5/30/2011

Rain keeps falling: "The Killing" (2011)

This is my first entry in English, so please bear with me. Here goes:

I would like to think that The Killing has more to offer than what Michael Sicinski (via Twitter) identifies as "its sole purpose: making Mireille Enos a star." This said, ten (of altogether twelve) episodes into the series I find myself leaning towards Sicinski’s harsh verdict, delivered in the shape of a rhetorical question: "Can we just pull the plug and move on now?"

Even though The Killing has done a pretty good job of establishing Enos’ most peculiar and astonishing (television) screen presence – a presence that, as much as it is a calculated, marketable feat, will haunt anyone uncomfortable with the kinds of characters and styles of acting female television performers are commonly relegated to – the series may seem to fall short of its original promise: to explore the ramifications of a single murder in a caleidoscopic vision, tracing the catastrophic event’s many ripples (as if it was a stone thrown into a pond), from its immediate familial surroundings, where the waves hit the hardest, to the remote shores of local government powermongering.

These ambitions in mind, I can readily understand the naysayers’ disapproval. After a few intense episodes that centred around the hard to endure suffering of the bereaved and from there gradually opened up towards other strata and spaces of the social, The Killing’s initial slow moving expansivity has been bundled and redirected into the orderly course of whodunit dramaturgy – or maybe it has been this way from the very beginning and mine was wishful watching.

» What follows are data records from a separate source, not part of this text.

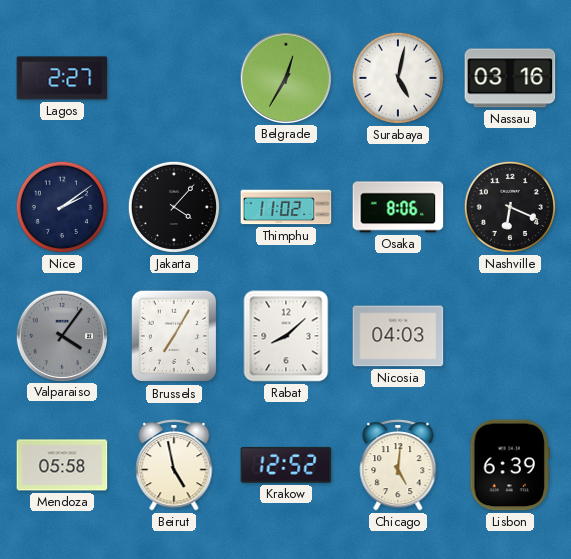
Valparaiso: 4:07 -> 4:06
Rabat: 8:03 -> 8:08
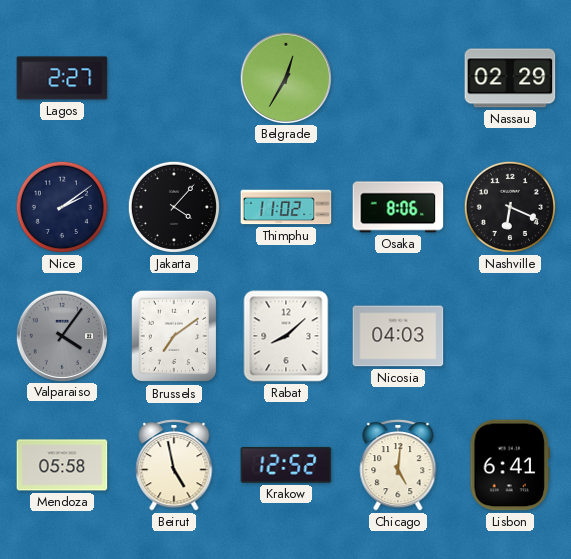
Surabaya: 5:02 -> none
Nassau: 03:16 -> 02:29
Brussels: 7:05 -> 7:09
Lisbon: 6:39 -> 6:41
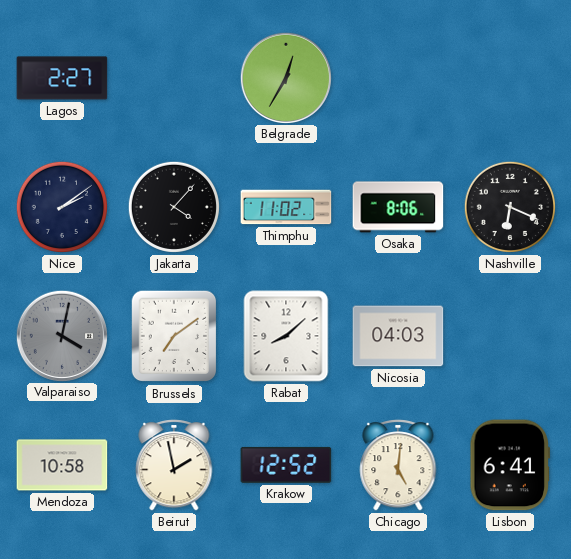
Nassau: 02:29 -> none
Valparaiso: 4:06 -> 4:02
Mendoza: 05:58 -> 10:58
Beirut: 4:58 -> 1:58
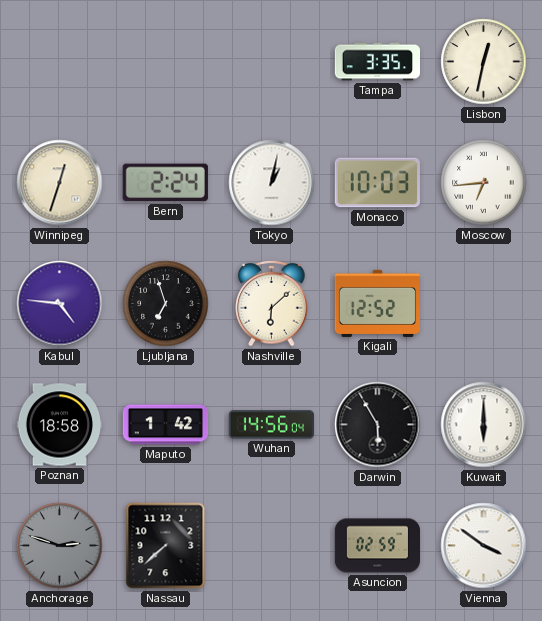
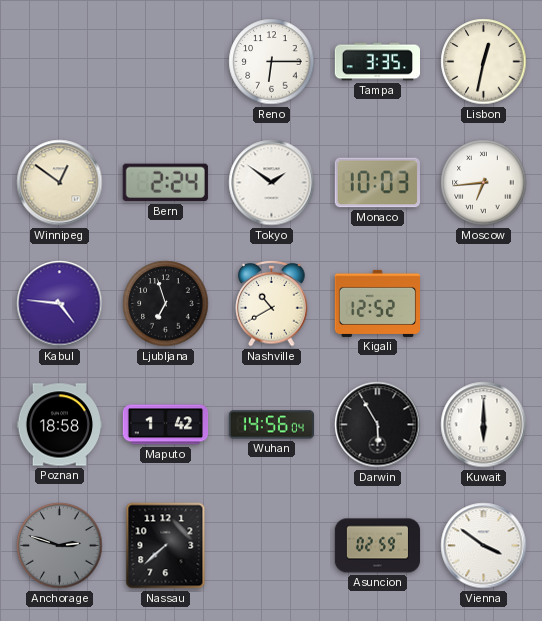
Reno: none -> 6:15
Winnipeg: 12:33 -> 12:51
Tokyo: 1:02 -> 1:51
Nashville: 6:08 -> 10:40
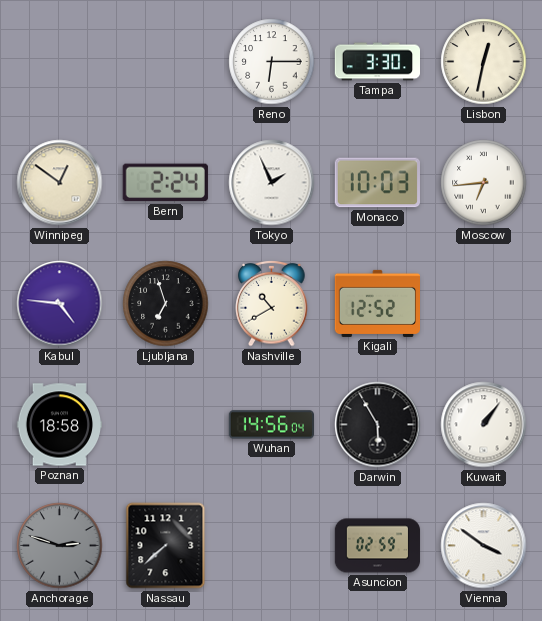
Tampa: 3:35 -> 3:30
Tokyo: 1:51 -> 1:56
Maputo: 1:42 -> none
Kuwait: 6:00 -> 1:06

I don’t know why Sicinski doesn’t like The Killing, but my first guess would be that he fosters a similar sense of disappointment. But there is something else that I find displeasing about the series, something that I feel has to do with my viewing experiences as an occasional consumer of European or, more precisely, Scandinavian and German police procedurals. (This is where I should point to the fact that The Killing is the American remake of a Danish series entitled Forbrydelsen, which I haven’t yet come around to seeing.) It concerns some stylistic choices – the stereotypically reduced colour palette with its darkish-blue dominant; the warm (if dampened) lower-middle class interiors, pitted against the power elite’s cold glass-and-steel-environments – but also the constant intimations of an almost existential and thus inescapable dark side to humanity, exactly the kind of best-selling angst The Girl with the Dragon Tattoo (Niels Arden Oplev’s film, not Stieg Larsson’s novel, which I haven't read) carries to the market.

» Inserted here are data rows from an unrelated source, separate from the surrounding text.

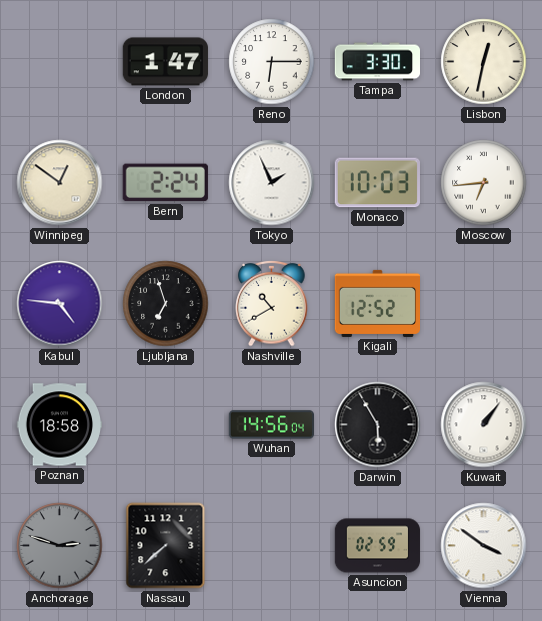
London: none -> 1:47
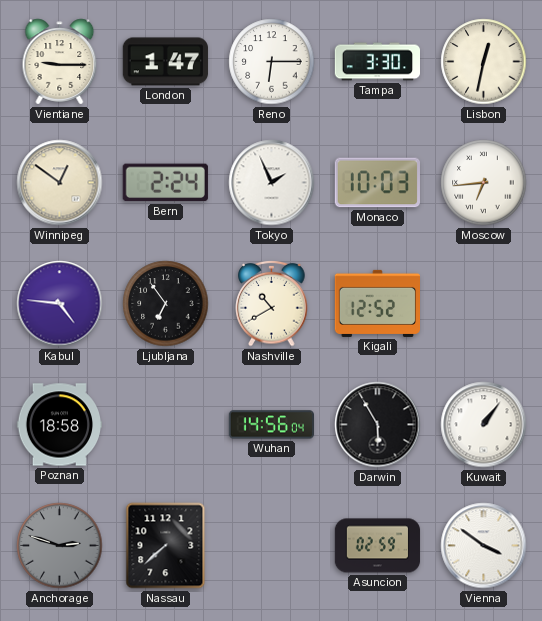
Vientiane: none -> 9:15
Ljubljana: 6:57 -> 6:54
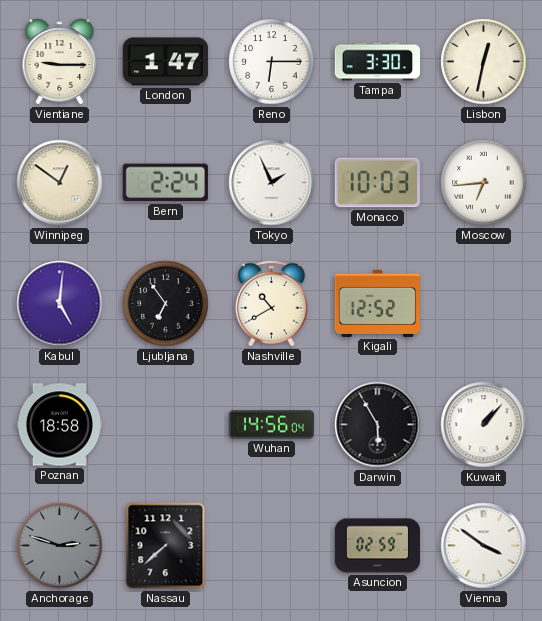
Kabul: 4:46 -> 5:01
Kuwait: 1:06 -> 1:07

It’s not all bad, though. The pain that the victim’s parents have to go through is rendered in images that are neither too much nor too little, images that instead of seeking a supposed right balance between closeness and distance move back and forth between the two, confusing them, so that a respectful long take can feel singed by despair while a close-up might take us far away from the face whose affectivity it strives to capture. Another defining feature of The Killing’s design deserves mention. Although some might deem the ceaseless downpour of rain a cheap device in the service of the commodification of angst, to me it appears as a very effective and befitting building block of a muddled world that knows no solid ground. Much like Rubicon, another amc-series that, as Simon Rothöhler demonstrates in Cargo #8, betrays a deep sense of "epistemic scepticism", The Killing takes place in an ever shifting, never quite self-identical Seattle, covered in rain and mist. It also heaps plot twists upon turns like there’s no tomorrow – but here the series comes too close to the well-known game of switching suspicions to hold my attention.

The reason why I am still watching and, contrary to Sicinski, don’t want to pull the plug yet, is not a desire for a finalized knowledge of who, in the end, commited the crime. The reason I haven’t moved on is because in some respects (and admittedly not sufficiently so) The Killing itself is a moving thing, a state of being beautifully allegorized by Mireille Enos’ character, who is supposed to lead a murder investigation without standing on firm ground herself. From the first episode she is trying to leave Seattle, her job, the killing behind for another life that she never quite reaches. Meanwhile she stays, of all places, on a boat.